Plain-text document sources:
○ ○ ○ ○ ○ ○ ○

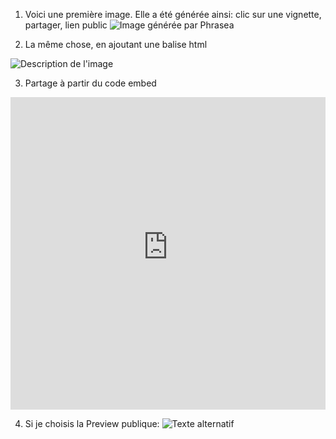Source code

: 1. Voici une première image. Elle a été générée ainsi: clic sur une vignette, partager, lien public
![Image générée par Phrasea](https://databox.ps-demo.alchemy.phrasea.io/s/6ef289b5-4df0-4093-8f6c-a3d7c522f68b/PHDKdwdKcNHPALxJEk4ub4XTuhouNEkmTvfoqKkZRn7uxA85Xp94E4SjM5TfHGd2)

2. La même chose, en ajoutant une balise html
<img src="https://alchemy-ps-demo-prod-databox.s3.eu-west-3.amazonaws.com/databox/files/4b83d2b9-c1de-4588-bf6b-ea2497c8bcfd/2025/06/20/1c/36/1c36795a-882c-4ca9-96d1-2db22f06ddee.jpg" alt="Description de l'image"/>

3. Partage à partir du code embed
<iframe width="100%" height="500" src="https://databox.ps-demo.alchemy.phrasea.io/s/6ef289b5-4df0-4093-8f6c-a3d7c522f68b/PHDKdwdKcNHPALxJEk4ub4XTuhouNEkmTvfoqKkZRn7uxA85Xp94E4SjM5TfHGd2" title="FL0011" frameborder="0" allow="accelerometer; autoplay; clipboard-write; encrypted-media; gyroscope; picture-in-picture; web-share" referrerpolicy="strict-origin-when-cross-origin" allowfullscreen></iframe>

4. Si je choisis la Preview publique:
![Texte alternatif](https://api-databox.ps-demo.alchemy.phrasea.io/s/6ef289b5-4df0-4093-8f6c-a3d7c522f68b/r/d304c1aa-c6a9-45af-8786-b2f6ecd115a6?token=PHDKdwdKcNHPALxJEk4ub4XTuhouNEkmTvfoqKkZRn7uxA85Xp94E4SjM5TfHGd2)
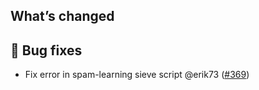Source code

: ## What’s changed

## 🐛 Bug fixes

- Fix error in spam-learning sieve script @erik73 ([#369](https://github.com/erik73/addon-mail/pull/369))
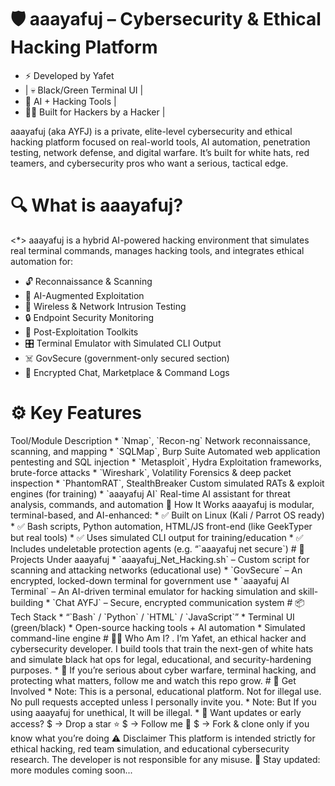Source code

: # 🛡️ aaayafuj – Cybersecurity & Ethical Hacking Platform
* ⚡ Developed by Yafet
* | 💀 Black/Green Terminal UI |
* 🧠 AI + Hacking Tools |
* 👨‍💻 Built for Hackers by a Hacker |

aaayafuj (aka AYFJ) is a private, elite-level cybersecurity and ethical hacking platform focused on real-world tools, AI automation, penetration testing, network defense, and digital warfare. It’s built for white hats, red teamers, and cybersecurity pros who want a serious, tactical edge.

# 🔍 What is aaayafuj?
<*> aaayafuj is a hybrid AI-powered hacking environment that simulates real terminal commands, manages hacking tools, and integrates ethical automation for:

* 🔓 Reconnaissance & Scanning
* 🧠 AI-Augmented Exploitation
* 📡 Wireless & Network Intrusion Testing
* 🔒 Endpoint Security Monitoring
* 🐚 Post-Exploitation Toolkits
* 🎛️ Terminal Emulator with Simulated CLI Output
* ☠️ GovSecure (government-only secured section)
* 💬 Encrypted Chat, Marketplace & Command Logs

# ⚙️ Key Features
<?> Tool/Module	Description
* `Nmap`, `Recon-ng`	Network reconnaissance, scanning, and mapping
* `SQLMap`, Burp Suite	Automated web application pentesting and SQL injection
* `Metasploit`, Hydra	Exploitation frameworks, brute-force attacks
* `Wireshark`, Volatility	Forensics & deep packet inspection
* `PhantomRAT`, StealthBreaker	Custom simulated RATs & exploit engines (for training)
* `aaayafuj AI`	Real-time AI assistant for threat analysis, commands, and automation

🧠 How It Works
aaayafuj is modular, terminal-based, and AI-enhanced:

* ✅ Built on Linux (Kali / Parrot OS ready)
* ✅ Bash scripts, Python automation, HTML/JS front-end (like GeekTyper but real tools)
* ✅ Uses simulated CLI output for training/education
* ✅ Includes undeletable protection agents (e.g. “`aaayafuj net secure`)

# 🧪 Projects Under aaayafuj
* `aaayafuj_Net_Hacking.sh` – Custom script for scanning and attacking networks (educational use)
* `GovSecure` – An encrypted, locked-down terminal for government use
* `aaayafuj AI Terminal` – An AI-driven terminal emulator for hacking simulation and skill-building
* `Chat AYFJ` – Secure, encrypted communication system

# 📦 Tech Stack
* “`Bash` / `Python` / `HTML` / `JavaScript`”
* Terminal UI (green/black)
* Open-source hacking tools + AI automation
* Simulated command-line engine

# 🧑‍💻 Who Am I?
. I’m Yafet, an ethical hacker and cybersecurity developer. I build tools that train the next-gen of white hats and simulate black hat ops for legal, educational, and security-hardening purposes.

* 💬 If you’re serious about cyber warfare, terminal hacking, and protecting what matters, follow me and watch this repo grow.

# 🚀 Get Involved
* Note: This is a personal, educational platform. Not for illegal use. No pull requests accepted unless I personally invite you.
* Note: But If you using aaayafuj for unethical, It will be illegal.

* 📌 Want updates or early access?
$ → Drop a star ⭐
$ → Follow me 🧠
$ → Fork & clone only if you know what you’re doing

⚠️ Disclaimer
This platform is intended strictly for ethical hacking, red team simulation, and educational cybersecurity research. The developer is not responsible for any misuse.

🧠 Stay updated: more modules coming soon...
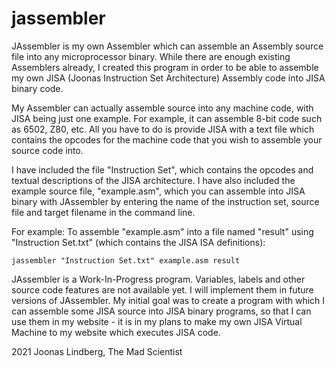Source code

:# jassembler
JAssembler is my own Assembler which can assemble an Assembly source file into any microprocessor binary.
While there are enough existing Assemblers already, I created this program in order to be able to assemble my own JISA (Joonas Instruction Set Architecture) Assembly code into JISA binary code.

My Assembler can actually assemble source into any machine code, with JISA being just one example.
For example, it can assemble 8-bit code such as 6502, Z80, etc.
All you have to do is provide JISA with a text file which contains the opcodes for the machine code that you wish to assemble your source code into.

I have included the file "Instruction Set", which contains the opcodes and textual descriptions of the JISA architecture.
I have also included the example source file, "example.asm", which you can assemble into JISA binary with JAssembler by entering the name of the instruction set, source file and target filename in the command line.

For example:
To assemble "example.asm" into a file named "result" using "Instruction Set.txt" (which contains the JISA ISA definitions):

<code>jassembler "Instruction Set.txt" example.asm result</code>

JAssembler is a Work-In-Progress program. Variables, labels and other source code features are not available yet. I will implement them in future versions of JAssembler. My initial goal was to create a program with which I can assemble some JISA source into JISA binary programs, so that I can use them in my website - it is in my plans to make my own JISA Virtual Machine to my website which executes JISA code.

2021 Joonas Lindberg, The Mad Scientist
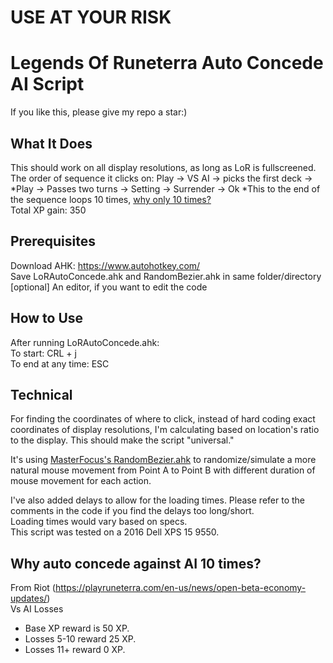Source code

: # USE AT YOUR RISK
# Legends Of Runeterra Auto Concede AI Script
If you like this, please give my repo a star:)

## What It Does
This should work on all display resolutions, as long as LoR is fullscreened.
The order of sequence it clicks on:
Play -> VS AI -> picks the first deck -> \*Play -> Passes two turns -> Setting -> Surrender -> Ok
\*This to the end of the sequence loops 10 times, [why only 10 times?](https://github.com/jerrylshen/LegendsOfRuneterra-AutoConcede/blob/master/README.md#why-auto-concede-against-ai-10-times)  
Total XP gain: 350

## Prerequisites
Download AHK: https://www.autohotkey.com/  
Save LoRAutoConcede.ahk and RandomBezier.ahk in same folder/directory  
[optional] An editor, if you want to edit the code

## How to Use
After running LoRAutoConcede.ahk:  
To start: CRL + j  
To end at any time: ESC  

## Technical
For finding the coordinates of where to click, instead of hard coding exact coordinates of display resolutions, I'm calculating based on location's ratio to the display. This should make the script "universal."  

It's using [MasterFocus's RandomBezier.ahk](https://github.com/MasterFocus/AutoHotkey/tree/master/Functions/RandomBezier) to randomize/simulate a more natural mouse movement from Point A to Point B with different duration of mouse movement for each action.  

I've also added delays to allow for the loading times. Please refer to the comments in the code if you find the delays too long/short.  
Loading times would vary based on specs.  
This script was tested on a 2016 Dell XPS 15 9550.

## Why auto concede against AI 10 times?
From Riot (https://playruneterra.com/en-us/news/open-beta-economy-updates/)  
Vs AI Losses  
- Base XP reward is 50 XP.
- Losses 5-10 reward 25 XP.
- Losses 11+ reward 0 XP.

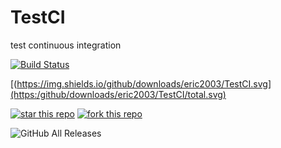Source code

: # TestCI
 test continuous integration


[![Build Status](https://travis-ci.org/eric2003/TestCI.svg?branch=master)](https://travis-ci.org/eric2003/TestCI) 

[(https://img.shields.io/github/downloads/eric2003/TestCI.svg](https:/github/downloads/eric2003/TestCI/total.svg)

[![star this repo](http://githubbadges.com/star.svg?user=eric2003&repo=TestCI&style=flat)](https://github.com/eric2003/TestCI)
[![fork this repo](http://githubbadges.com/fork.svg?user=eric2003&repo=TestCI&style=flat)](https://github.com/eric2003/TestCI/fork)

![GitHub All Releases](https://img.shields.io/github/downloads/eric2003/TestCI/total.svg)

○ ○ ○ ○ ○ ○ ○

*Exercise description:*
Quote the entries word for word from their start through the line containing "autoplay; clipboard-write; encrypted-media;", including that line. Leave the pictures out of your answer.

*Result:*
Source code

: 1. Voici une première image. Elle a été générée ainsi: clic sur une vignette, partager, lien public
![Image générée par Phrasea](https://databox.ps-demo.alchemy.phrasea.io/s/6ef289b5-4df0-4093-8f6c-a3d7c522f68b/PHDKdwdKcNHPALxJEk4ub4XTuhouNEkmTvfoqKkZRn7uxA85Xp94E4SjM5TfHGd2)

2. La même chose, en ajoutant une balise html
<img src="https://alchemy-ps-demo-prod-databox.s3.eu-west-3.amazonaws.com/databox/files/4b83d2b9-c1de-4588-bf6b-ea2497c8bcfd/2025/06/20/1c/36/1c36795a-882c-4ca9-96d1-2db22f06ddee.jpg" alt="Description de l'image"/>

3. Partage à partir du code embed
<iframe width="100%" height="500" src="https://databox.ps-demo.alchemy.phrasea.io/s/6ef289b5-4df0-4093-8f6c-a3d7c522f68b/PHDKdwdKcNHPALxJEk4ub4XTuhouNEkmTvfoqKkZRn7uxA85Xp94E4SjM5TfHGd2" title="FL0011" frameborder="0" allow="accelerometer; autoplay; clipboard-write; encrypted-media; gyroscope; picture-in-picture; web-share" referrerpolicy="strict-origin-when-cross-origin" allowfullscreen></iframe>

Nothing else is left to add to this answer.